▶ **Work item**: Copy out the lines below word for word, leaving out the pictures.

▶ **Supplied material**:
──────────
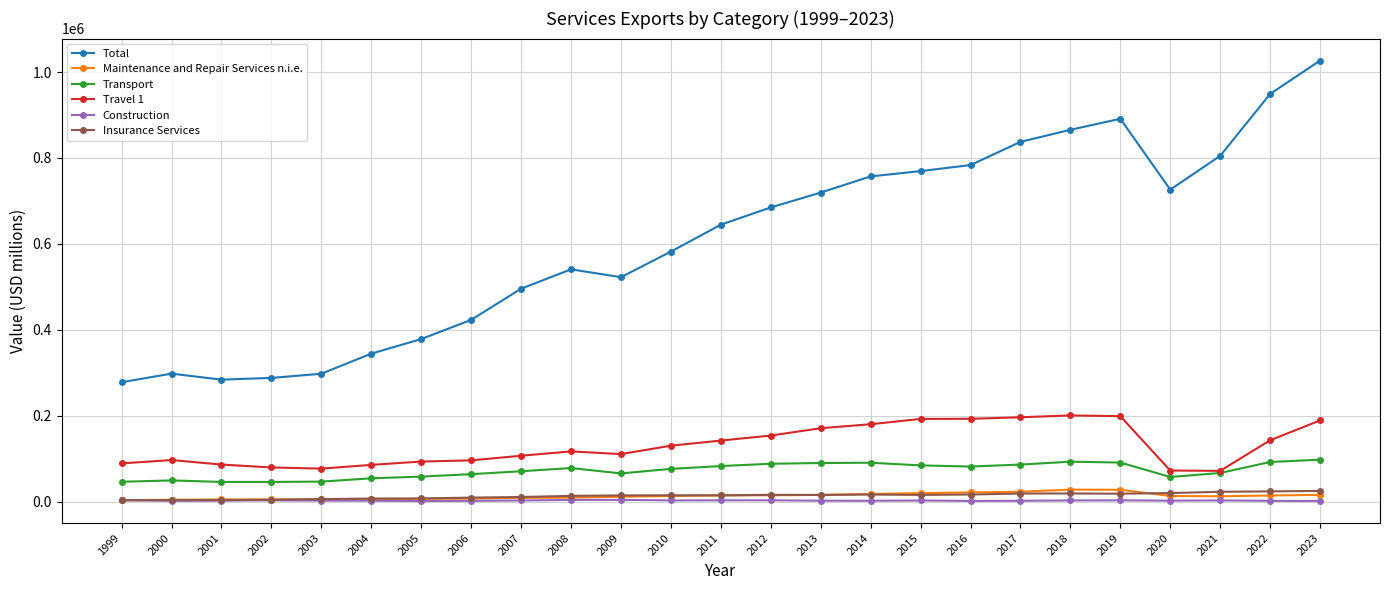

What is the difference between the highest and lowest values at 2020?

723926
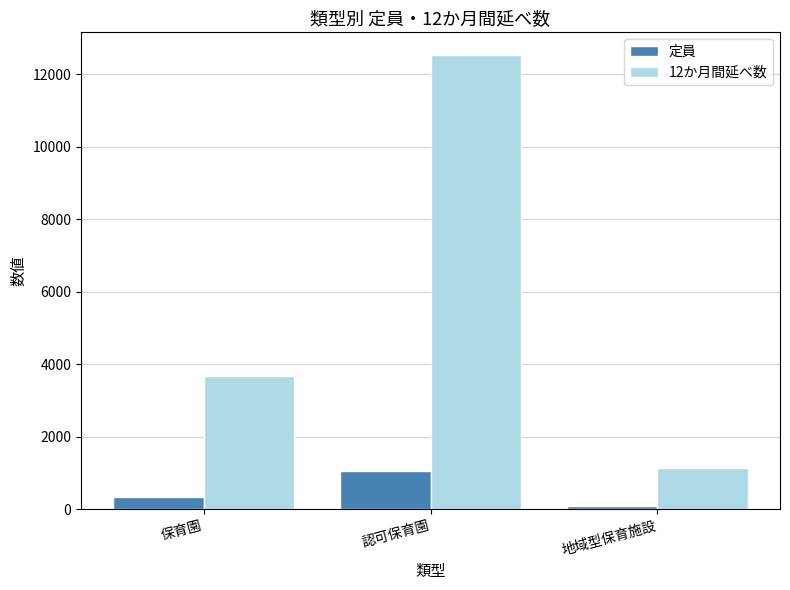

What is the sum of all 定員 values?

1449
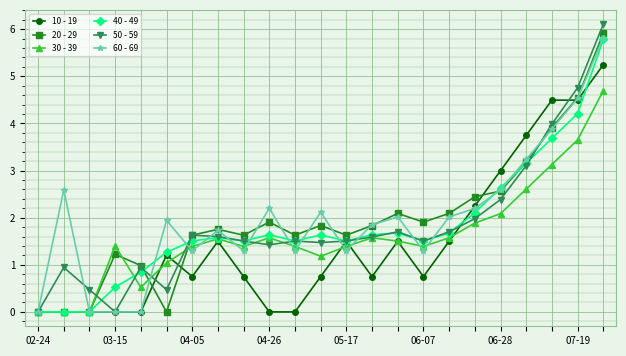

What is the value of the 60 - 69 point at the 21st from the left?

3.9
──────────
▶ **Solved exercise**:
What is the difference between the highest and lowest values at 2020?

723926

What is the sum of all 定員 values?

1449

What is the value of the 60 - 69 point at the 21st from the left?

3.9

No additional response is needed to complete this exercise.